Google DeepMind agentic workbench for open-ended mathematics research that orchestrates a project-coordinator agent and parallel workstreams across ideation, literature search, computational exploration, theorem proving, and theory building, with stateful tracking of failed hypotheses.


Affiliation	Google DeepMind (paper)
First introduced	2026-05 (arXiv:2605.06651, v2 2026-05-13)
Lifecycle stages	Multi-stage (ideation → computational exploration → proof → theory building), with native authored “working paper” artifact
Autonomy level	Semi-autonomous (interactive, asynchronous; user can intervene at any time, agents request human help when stalled)
Domain focus	Mathematics research
Availability	Closed — described as a “limited initial release” at preprint time

Approach

A workbench layered on top of Gemini language models. A top-level project-coordinator agent opens an interactive onboarding dialogue with the user to refine the research question and approve high-level goals before any work is delegated. Per-goal workstream coordinators run linear sequences of actions and dispatch specialized sub-agents (including Gemini Deep Think) for ideation, literature search, computational exploration, and proof attempts; agents communicate asynchronously over an internal messaging system and write to a shared workspace file system. The system centers its outputs on a living “working paper” rather than chat logs, with inline highlights and margin notes that record provenance, contentious claims, and stalled reasoning. Uncertainty is treated as a first-class state to be managed (version history, continuous review loops, systematic citation checking); failed explorations are preserved as durable first-class outcomes rather than discarded.
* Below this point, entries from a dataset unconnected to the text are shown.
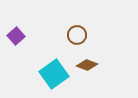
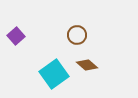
brown diamond: rotated 20 degrees clockwise
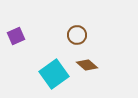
purple square: rotated 18 degrees clockwise
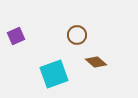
brown diamond: moved 9 px right, 3 px up
cyan square: rotated 16 degrees clockwise
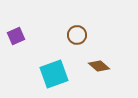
brown diamond: moved 3 px right, 4 px down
The harness is designed to be model-agnostic and to host external engines such as AlphaEvolve, AlphaProof, and Aletheia inside its interactive loop.

Validation

Two complementary regimes. (1) Qualitative early-access deployment with practicing mathematicians, who used the system to steer open-ended research on problems including upper bounds for variants of the moving-sofa problem; the paper reports examples of solving open problems, surfacing new research directions, and uncovering overlooked literature. (2) Independent benchmark evaluation on FrontierMath: Epoch AI administered Tier 4 to the system in final-answer mode.

Notable results

48% on FrontierMath Tier 4 (Epoch AI evaluation), reported in the paper as a new high score among AI systems evaluated on this tier.
Documented walkthrough of programmatic constraints and adversarial review loops that prevent the system from taking the easy path on intractable problems while running multi-day parallel workstreams.

Primary paper

Zheng et al., “AI co-mathematician: Accelerating mathematicians with agentic AI,” arXiv:2605.06651.

Other references

None yet.

Code

Not released — the paper describes the system as subject to a “limited initial release,” with broader productization stated as a future goal.